MG – Clean Getaway

Stone, Nic. Clean Getaway. Crown Books for Children, 2020. 978-1-984-89297-3. $16.99. 240 p. Grades 6-8.

Nic Stone is typically a popular young adult writer (Dear Martin, Dear Justyce). Her debut in the middle school arena is the realistic, first-person narrative, Clean Getaway. William aka “Scoob” Lamar gets grounded when he shares a computer hack and plans to stay in his entire spring vacation. Until… his G’ma–grandmother–shows up in a RV she purchased with the profit from selling her house and asks him to accompany her on a road trip. Without telling his father, Will becomes G’ma’s wingman on this memorable ride retracing the route G’ma and his deceased grandfather Jimmy took from Georgia through the rest of the South during the segregated sixties. The pair follow the Green Book, a listing of acceptable accommodations for people of color. Will’s grandparents had the added burden of being a mixed race couple, against the law in many states at the time. Will experiences his African-American heritage firsthand, visiting important markers of the struggle for Civil Rights. At first, he is excited for the chance to share this adventure with his beloved grandmother, but then he notices G’ma’s strange behavior: she dines and dashes; switches license plates; steals jewelry. He discovers some things that make him suspect something else is afoot, but can’t quite connect the dots or even reach out to his father because G’ma keeps hiding or ditching their one cell phone. What keeps him going is the revealing conversations he has with his funny and candid G’ma. He realizes how much she loves her long incarcerated husband and suspects that his father may not be fair in his complete rejection of him. The pair’s joy ride comes to a halt when G’ma falls ill, but the experience prompts Will to question the absence of his own mother and the image of his grandfather and rejuvenates his relationship with his sometimes-distant father. Though not a difficult read lexile-wise, Clean Getaway does bring up serious issues of race, inequity, and discrimination. Nic Stone has proven she is a master storyteller for middle school students as well.

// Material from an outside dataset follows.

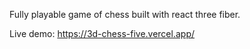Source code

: Fully playable game of chess built with react three fiber.

Live demo: https://3d-chess-five.vercel.app/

THOUGHTS: The intergenerational experience lends itself to history lessons of the Civil Rights era. The discrimination Will’s grandparents encountered in the sixties can be compared with the same displays of implicit bias Will and G’ma feel in their present-day travels. The reason for the grandfather’s imprisonment is also steeped in racial injustice and inequity. Will has little contact with his mother because she abandoned him as a baby–addiction is implied–but Will’s father is reluctant to have her re-enter twelve-year-old Will’s life just like he turned his back on Jimmy, his own father. This situation as well as the racism that necessitated the Green Book lays open talk about forgiving past wrongs, both personal and institutional. 

Realistic Fiction          Bernadette Cooke, School District of Philadelphia

Out of Darkness

darkness

Perez, Ashley Hope. Out of Darkness. Minneapolis, MN: Carolrhoda Lab, 2015. 9781467742023. 408p. $18.99. Grades 8 to 12.

“This is East Texas, and there’s lines. Lines you cross, lines you don’t cross. That clear?”

Naomi learns this rule quickly when she moves to East Texas in 1937 with her younger siblings to live with her step-father. With the recent death of her mother, Naomi struggles to find her place in her new family. She is Hispanic, but her stepfather and siblings are white. In a very segregated community, Naomi faces discrimination at every turn, in school, at the store, and even at church. She finds a friend, and eventually love, in Wash, a black teen who understands discrimination and racism all too well. Their secret relationship is found out in the explosive conclusion of the story.

The author based this book on the true events that happened at the New London School in 1937, in which almost 300 students died in a natural gas explosion. Although I found this book to be poignant and beautiful, it was also very difficult to read. There were points in the story that I had to skim past because they were so dark and ugly. Perez takes on difficult issues such as incest and rape, lynch mobs, miscarriage, and brutal racism. She does it in a way that makes the story very real and very emotional to read. I recommend this book for advanced readers, but with caution. This is a tough book to read and is was very emotional to the last page.